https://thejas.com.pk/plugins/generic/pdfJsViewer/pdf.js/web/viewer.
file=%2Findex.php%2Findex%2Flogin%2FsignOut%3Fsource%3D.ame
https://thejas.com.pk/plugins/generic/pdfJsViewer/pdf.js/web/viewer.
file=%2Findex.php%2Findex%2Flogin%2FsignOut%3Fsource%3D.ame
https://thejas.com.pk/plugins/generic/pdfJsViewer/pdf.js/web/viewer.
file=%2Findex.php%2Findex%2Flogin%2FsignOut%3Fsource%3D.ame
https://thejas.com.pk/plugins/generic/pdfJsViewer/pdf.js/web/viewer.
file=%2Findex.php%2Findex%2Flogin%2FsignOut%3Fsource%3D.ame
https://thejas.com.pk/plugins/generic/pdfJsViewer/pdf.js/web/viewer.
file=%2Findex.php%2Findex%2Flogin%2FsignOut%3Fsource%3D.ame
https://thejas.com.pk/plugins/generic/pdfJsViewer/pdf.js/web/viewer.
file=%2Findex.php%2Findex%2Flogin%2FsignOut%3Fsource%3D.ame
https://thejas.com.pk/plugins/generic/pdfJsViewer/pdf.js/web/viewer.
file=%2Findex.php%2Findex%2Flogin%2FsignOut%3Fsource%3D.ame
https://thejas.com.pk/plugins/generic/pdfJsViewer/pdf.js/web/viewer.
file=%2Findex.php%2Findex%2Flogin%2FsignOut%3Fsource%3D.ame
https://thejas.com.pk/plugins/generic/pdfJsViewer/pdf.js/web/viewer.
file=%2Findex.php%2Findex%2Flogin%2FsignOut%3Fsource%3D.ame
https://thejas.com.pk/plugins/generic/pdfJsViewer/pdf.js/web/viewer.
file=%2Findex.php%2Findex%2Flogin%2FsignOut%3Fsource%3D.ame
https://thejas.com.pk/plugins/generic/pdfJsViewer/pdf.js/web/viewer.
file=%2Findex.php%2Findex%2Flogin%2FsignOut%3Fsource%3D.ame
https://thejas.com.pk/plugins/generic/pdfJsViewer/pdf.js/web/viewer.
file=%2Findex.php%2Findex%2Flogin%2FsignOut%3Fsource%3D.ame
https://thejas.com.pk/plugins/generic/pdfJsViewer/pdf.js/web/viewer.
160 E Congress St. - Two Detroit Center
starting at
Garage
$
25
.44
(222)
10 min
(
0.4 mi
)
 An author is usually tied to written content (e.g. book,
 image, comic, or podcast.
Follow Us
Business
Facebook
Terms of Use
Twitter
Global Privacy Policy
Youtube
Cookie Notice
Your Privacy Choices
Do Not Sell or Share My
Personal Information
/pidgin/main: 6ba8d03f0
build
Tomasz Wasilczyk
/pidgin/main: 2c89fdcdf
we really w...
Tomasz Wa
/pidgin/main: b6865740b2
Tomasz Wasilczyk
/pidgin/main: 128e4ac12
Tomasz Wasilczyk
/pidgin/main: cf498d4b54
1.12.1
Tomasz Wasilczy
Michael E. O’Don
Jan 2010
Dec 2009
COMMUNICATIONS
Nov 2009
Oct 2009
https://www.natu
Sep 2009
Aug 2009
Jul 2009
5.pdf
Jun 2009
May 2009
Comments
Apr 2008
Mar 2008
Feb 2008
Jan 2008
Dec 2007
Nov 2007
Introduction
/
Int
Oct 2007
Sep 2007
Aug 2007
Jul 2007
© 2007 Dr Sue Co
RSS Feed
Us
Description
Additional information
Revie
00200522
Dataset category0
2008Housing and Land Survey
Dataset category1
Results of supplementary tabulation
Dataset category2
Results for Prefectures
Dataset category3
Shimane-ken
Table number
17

****************

▶ _Try it_
How many lines in the items above contain the string "pidgin"? Case counts. Reply with the number only.

▶ _Task solution_
5